# Objective:
Could you edit the material from its start through the line containing "haze removal: strength", replacing "developed" with "processed" and changing nothing else?

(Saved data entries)

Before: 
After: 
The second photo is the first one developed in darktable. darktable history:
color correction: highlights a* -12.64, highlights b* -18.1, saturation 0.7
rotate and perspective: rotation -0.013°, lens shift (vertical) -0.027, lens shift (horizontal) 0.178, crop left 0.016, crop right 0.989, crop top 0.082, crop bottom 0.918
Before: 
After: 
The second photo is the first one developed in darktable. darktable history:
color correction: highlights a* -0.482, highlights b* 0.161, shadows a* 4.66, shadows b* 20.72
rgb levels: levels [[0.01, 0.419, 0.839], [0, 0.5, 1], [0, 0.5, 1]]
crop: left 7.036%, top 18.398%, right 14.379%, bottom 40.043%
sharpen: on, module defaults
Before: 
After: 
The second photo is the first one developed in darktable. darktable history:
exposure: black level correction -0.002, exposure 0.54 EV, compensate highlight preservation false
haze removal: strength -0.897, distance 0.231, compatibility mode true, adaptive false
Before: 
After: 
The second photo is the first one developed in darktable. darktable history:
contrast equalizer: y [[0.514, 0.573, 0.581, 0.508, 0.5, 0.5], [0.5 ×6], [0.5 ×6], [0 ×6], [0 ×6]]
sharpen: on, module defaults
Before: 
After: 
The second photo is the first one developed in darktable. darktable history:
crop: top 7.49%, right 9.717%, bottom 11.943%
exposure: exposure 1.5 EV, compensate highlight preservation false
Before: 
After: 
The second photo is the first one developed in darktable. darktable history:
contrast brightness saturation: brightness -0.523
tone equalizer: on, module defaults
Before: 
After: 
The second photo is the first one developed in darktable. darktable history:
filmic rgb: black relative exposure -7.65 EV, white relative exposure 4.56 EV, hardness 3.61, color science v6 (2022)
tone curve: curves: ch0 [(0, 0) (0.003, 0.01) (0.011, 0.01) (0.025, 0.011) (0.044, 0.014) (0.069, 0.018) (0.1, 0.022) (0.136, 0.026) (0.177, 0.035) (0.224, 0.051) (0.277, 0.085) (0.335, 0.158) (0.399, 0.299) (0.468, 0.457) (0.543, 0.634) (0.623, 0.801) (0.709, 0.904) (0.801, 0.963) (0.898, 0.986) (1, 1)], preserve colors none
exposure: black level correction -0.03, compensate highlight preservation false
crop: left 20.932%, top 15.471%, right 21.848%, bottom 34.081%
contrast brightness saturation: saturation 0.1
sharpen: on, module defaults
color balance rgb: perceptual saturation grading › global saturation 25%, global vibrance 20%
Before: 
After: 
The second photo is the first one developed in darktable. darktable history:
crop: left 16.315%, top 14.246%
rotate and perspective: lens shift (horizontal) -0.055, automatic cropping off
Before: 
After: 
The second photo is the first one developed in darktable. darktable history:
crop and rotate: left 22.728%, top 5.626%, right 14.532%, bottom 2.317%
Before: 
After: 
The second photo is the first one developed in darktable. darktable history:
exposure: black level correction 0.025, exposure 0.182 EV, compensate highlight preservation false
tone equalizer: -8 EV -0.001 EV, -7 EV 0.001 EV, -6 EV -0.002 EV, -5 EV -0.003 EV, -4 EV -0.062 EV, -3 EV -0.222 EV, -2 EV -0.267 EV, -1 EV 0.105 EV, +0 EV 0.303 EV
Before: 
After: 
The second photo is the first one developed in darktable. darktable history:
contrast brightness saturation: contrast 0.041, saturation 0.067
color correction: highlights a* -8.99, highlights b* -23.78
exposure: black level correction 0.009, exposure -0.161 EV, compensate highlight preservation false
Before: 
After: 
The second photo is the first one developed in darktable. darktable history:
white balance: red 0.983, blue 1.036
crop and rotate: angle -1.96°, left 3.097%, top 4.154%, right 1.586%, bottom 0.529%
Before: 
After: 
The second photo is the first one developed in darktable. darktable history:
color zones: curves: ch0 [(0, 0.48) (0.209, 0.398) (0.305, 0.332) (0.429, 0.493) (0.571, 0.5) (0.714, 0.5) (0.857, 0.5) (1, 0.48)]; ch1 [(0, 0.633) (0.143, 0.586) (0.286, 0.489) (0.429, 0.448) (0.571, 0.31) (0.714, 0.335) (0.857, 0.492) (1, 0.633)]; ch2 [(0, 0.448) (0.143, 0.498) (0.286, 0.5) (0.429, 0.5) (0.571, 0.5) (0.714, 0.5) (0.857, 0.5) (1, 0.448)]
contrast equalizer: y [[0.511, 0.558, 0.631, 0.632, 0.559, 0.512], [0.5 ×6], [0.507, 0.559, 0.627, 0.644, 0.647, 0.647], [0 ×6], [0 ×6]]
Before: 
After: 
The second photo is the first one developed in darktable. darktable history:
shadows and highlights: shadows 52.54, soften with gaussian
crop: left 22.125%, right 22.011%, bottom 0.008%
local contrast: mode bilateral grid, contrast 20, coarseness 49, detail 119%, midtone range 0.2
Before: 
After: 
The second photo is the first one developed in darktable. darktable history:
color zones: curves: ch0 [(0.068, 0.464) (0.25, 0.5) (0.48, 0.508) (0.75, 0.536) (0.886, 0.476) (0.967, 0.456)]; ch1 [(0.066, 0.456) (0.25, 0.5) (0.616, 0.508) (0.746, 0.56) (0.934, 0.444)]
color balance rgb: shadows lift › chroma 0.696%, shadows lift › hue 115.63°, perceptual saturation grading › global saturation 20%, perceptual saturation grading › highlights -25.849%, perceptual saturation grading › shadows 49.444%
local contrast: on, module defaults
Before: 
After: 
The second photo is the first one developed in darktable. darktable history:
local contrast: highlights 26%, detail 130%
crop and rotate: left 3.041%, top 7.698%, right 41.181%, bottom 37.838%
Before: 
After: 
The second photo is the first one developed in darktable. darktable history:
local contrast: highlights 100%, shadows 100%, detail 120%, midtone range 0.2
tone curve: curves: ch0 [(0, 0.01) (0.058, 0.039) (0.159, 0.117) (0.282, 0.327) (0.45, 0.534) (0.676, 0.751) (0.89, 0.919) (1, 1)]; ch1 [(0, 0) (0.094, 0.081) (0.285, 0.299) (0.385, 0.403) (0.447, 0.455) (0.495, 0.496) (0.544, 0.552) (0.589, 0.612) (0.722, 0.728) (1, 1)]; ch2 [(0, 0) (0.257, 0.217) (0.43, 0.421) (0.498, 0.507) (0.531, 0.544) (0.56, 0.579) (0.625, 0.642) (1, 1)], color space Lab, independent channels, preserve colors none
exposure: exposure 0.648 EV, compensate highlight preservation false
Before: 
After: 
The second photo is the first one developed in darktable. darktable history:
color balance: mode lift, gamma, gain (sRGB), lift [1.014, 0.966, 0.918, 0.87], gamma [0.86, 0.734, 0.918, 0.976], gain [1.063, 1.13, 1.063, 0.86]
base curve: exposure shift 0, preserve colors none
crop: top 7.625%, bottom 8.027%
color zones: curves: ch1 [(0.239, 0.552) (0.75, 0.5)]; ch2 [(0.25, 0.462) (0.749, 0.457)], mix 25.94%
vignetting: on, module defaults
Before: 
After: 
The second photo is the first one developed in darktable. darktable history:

# Task result:
Before: 
After: 
The second photo is the first one processed in darktable. darktable history:
color correction: highlights a* -12.64, highlights b* -18.1, saturation 0.7
rotate and perspective: rotation -0.013°, lens shift (vertical) -0.027, lens shift (horizontal) 0.178, crop left 0.016, crop right 0.989, crop top 0.082, crop bottom 0.918
Before: 
After: 
The second photo is the first one processed in darktable. darktable history:
color correction: highlights a* -0.482, highlights b* 0.161, shadows a* 4.66, shadows b* 20.72
rgb levels: levels [[0.01, 0.419, 0.839], [0, 0.5, 1], [0, 0.5, 1]]
crop: left 7.036%, top 18.398%, right 14.379%, bottom 40.043%
sharpen: on, module defaults
Before: 
After: 
The second photo is the first one processed in darktable. darktable history:
exposure: black level correction -0.002, exposure 0.54 EV, compensate highlight preservation false
haze removal: strength -0.897, distance 0.231, compatibility mode true, adaptive false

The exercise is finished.